Au Canada, la Cour suprême, dans l’arrêt Morgentaler (1988) a déclaré inconstitutionnelles, parce que jugées trop rigides, les dispositions alors en vigueur en la matière et a donné son aval à un accès plus large à l’IVG, celui-ci découlant des droits à la sécurité et à la liberté garantis par la Charte canadienne des droits et libertés (1982). Dans le cas d’un avortement thérapeutique, pratiqué lorsque la poursuite de la grossesse met en danger la vie ou la santé de la femme, les droits à la vie et à la protection de la santé pourraient aussi servir d’appui au geste posé.
Il nous semble donc que le recours à l’IVG ne correspond pas à la nature des droits énoncés dans les déclarations et chartes et ne devrait donc pas y figurer.

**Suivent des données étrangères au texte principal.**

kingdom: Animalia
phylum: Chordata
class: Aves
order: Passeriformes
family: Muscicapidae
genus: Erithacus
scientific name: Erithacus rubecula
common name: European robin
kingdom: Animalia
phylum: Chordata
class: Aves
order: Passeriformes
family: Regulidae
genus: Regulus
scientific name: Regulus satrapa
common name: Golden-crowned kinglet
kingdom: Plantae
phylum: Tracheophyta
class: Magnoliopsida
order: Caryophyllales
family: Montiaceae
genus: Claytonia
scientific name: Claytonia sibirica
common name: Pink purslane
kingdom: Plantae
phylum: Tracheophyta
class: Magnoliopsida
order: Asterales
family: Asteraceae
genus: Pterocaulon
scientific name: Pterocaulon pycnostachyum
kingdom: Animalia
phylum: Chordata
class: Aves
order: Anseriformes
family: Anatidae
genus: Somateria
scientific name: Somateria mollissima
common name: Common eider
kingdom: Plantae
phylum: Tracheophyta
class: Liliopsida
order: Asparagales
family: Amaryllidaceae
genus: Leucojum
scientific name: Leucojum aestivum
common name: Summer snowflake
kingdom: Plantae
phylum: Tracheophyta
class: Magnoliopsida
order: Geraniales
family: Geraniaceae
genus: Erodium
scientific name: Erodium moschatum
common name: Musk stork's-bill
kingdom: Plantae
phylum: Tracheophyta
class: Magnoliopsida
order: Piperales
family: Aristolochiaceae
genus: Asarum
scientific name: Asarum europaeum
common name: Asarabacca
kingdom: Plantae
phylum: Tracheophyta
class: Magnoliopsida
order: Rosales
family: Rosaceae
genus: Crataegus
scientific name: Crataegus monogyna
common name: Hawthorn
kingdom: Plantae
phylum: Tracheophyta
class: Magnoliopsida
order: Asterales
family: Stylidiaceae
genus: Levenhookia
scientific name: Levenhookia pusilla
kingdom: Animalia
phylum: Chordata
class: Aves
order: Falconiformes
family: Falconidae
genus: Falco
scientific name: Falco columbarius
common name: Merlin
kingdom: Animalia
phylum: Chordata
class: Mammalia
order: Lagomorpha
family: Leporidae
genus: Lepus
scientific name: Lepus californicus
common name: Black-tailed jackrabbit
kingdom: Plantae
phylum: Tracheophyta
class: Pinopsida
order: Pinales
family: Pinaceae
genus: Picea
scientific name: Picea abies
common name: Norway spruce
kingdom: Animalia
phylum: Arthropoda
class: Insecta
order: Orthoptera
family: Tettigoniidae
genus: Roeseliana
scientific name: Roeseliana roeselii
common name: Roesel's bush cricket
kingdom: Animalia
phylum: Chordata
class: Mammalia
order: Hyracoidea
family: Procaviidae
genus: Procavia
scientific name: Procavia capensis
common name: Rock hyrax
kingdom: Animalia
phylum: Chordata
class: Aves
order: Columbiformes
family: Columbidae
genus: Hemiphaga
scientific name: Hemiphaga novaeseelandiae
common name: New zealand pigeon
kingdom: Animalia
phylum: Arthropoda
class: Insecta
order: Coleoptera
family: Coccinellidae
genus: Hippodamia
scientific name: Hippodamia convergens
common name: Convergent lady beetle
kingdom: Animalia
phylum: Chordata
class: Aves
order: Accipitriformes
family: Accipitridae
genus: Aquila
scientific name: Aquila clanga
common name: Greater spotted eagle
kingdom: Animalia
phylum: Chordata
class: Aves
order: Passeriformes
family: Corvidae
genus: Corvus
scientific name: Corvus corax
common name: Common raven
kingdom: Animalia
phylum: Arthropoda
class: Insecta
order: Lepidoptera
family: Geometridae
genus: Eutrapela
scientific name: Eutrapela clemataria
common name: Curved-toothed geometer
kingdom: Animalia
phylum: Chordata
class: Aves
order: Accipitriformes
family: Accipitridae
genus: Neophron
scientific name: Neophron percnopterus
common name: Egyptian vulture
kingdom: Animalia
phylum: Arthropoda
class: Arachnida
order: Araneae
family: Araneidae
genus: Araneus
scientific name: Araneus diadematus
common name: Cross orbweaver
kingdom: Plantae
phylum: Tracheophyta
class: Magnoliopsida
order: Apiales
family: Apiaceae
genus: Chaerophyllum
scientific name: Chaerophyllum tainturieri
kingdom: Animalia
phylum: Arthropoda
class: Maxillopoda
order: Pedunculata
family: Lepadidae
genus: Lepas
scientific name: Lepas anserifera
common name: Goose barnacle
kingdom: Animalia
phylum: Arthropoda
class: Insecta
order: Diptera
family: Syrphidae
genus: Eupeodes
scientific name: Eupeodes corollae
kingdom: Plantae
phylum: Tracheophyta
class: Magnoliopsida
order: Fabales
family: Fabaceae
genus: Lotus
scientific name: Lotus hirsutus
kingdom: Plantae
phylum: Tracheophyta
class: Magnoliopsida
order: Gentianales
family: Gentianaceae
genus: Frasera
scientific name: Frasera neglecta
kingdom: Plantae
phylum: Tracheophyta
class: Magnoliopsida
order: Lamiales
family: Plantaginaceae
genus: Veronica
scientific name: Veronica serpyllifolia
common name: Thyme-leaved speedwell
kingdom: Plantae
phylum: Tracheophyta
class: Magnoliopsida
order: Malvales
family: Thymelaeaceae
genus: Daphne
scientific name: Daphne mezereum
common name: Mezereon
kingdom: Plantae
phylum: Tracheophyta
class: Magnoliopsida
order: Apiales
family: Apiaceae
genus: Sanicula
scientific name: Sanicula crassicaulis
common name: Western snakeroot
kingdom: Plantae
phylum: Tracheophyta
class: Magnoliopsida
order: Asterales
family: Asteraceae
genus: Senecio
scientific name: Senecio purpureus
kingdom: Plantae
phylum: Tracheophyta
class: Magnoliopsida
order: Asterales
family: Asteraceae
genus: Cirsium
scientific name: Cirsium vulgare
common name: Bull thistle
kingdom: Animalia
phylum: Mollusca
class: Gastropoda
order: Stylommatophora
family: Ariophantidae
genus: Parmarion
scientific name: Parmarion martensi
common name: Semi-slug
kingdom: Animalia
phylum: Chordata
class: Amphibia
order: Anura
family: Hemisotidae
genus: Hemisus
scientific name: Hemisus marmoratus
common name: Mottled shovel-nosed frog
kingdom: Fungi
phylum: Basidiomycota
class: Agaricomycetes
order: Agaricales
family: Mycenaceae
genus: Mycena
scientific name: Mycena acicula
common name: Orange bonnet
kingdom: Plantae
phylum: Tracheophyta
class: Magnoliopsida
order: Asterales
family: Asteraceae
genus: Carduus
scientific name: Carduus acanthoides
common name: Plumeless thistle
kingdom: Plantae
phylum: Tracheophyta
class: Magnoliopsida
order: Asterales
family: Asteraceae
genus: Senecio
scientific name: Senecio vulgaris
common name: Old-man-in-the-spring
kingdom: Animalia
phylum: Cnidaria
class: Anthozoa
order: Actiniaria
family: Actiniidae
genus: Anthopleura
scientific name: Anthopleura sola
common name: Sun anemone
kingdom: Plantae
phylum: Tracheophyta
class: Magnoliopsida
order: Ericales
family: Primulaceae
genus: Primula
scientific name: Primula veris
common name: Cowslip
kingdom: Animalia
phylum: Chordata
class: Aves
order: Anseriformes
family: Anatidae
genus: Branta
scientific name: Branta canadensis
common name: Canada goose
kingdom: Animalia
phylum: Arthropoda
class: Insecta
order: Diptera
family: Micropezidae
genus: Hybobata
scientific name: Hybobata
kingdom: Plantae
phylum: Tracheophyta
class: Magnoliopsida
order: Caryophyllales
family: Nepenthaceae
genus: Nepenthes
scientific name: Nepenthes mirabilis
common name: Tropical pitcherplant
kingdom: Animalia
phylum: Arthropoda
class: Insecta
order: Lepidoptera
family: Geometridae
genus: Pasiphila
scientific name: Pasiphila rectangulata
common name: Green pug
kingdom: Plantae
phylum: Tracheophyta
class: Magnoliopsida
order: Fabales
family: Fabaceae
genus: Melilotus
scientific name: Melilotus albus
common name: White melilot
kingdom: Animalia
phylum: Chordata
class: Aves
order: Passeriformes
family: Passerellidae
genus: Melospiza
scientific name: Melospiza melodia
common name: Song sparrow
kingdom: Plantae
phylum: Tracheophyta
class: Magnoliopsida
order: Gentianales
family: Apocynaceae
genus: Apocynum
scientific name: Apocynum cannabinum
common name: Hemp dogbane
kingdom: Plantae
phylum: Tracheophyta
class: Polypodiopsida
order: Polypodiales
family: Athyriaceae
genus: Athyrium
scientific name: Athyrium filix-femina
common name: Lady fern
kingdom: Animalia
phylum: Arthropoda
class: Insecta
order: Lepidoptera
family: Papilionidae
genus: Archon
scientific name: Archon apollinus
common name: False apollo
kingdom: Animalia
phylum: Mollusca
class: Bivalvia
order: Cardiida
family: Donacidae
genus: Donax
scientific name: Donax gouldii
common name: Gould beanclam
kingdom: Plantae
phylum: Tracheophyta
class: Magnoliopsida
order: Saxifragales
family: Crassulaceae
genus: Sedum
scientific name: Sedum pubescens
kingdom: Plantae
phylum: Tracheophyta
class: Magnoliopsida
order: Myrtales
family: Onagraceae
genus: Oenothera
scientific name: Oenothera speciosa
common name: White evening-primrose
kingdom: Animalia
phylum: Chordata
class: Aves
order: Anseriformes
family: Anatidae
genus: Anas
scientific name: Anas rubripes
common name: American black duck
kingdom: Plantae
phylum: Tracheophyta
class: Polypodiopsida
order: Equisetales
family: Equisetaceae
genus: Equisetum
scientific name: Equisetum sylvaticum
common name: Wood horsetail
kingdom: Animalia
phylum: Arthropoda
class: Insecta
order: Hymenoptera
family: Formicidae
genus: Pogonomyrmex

Il doit plutôt découler d’une interprétation judiciaire de certains droits fondamentaux, entre autres les droits à la vie, à la liberté, à la sécurité et à la protection de la santé, droits dont plusieurs États se sont inspirés pour légaliser l’IVG. En faire un droit fondamental ouvrirait la porte à d’autres revendications qui, pour légitimes qu’elles puissent être, n’en altéreraient pas moins le caractère essentiel et universel des droits reconnus dans ces instruments.
Fait à noter, sous réserve d’un arrêt ultérieur, la Cour suprême des États-Unis a récemment validé, pour des raisons strictement techniques, et là où la loi le permet, l’usage de la pilule abortive, qui peut même être obtenue par la poste, et ce, à la suite, parfois, d’une simple consultation télémédicale. Ce dispositif concerne plus de la moitié des avortements pratiqués aux États-Unis. Notons que le recours à la pilule abortive doit avoir lieu durant les dix premières semaines de grossesse, ce qui en tout état de cause est souhaitable ; en revanche, il peut avoir pour effet de banaliser le geste, ce qui pourrait être évité par une éducation appropriée à la sexualité et à la contraception.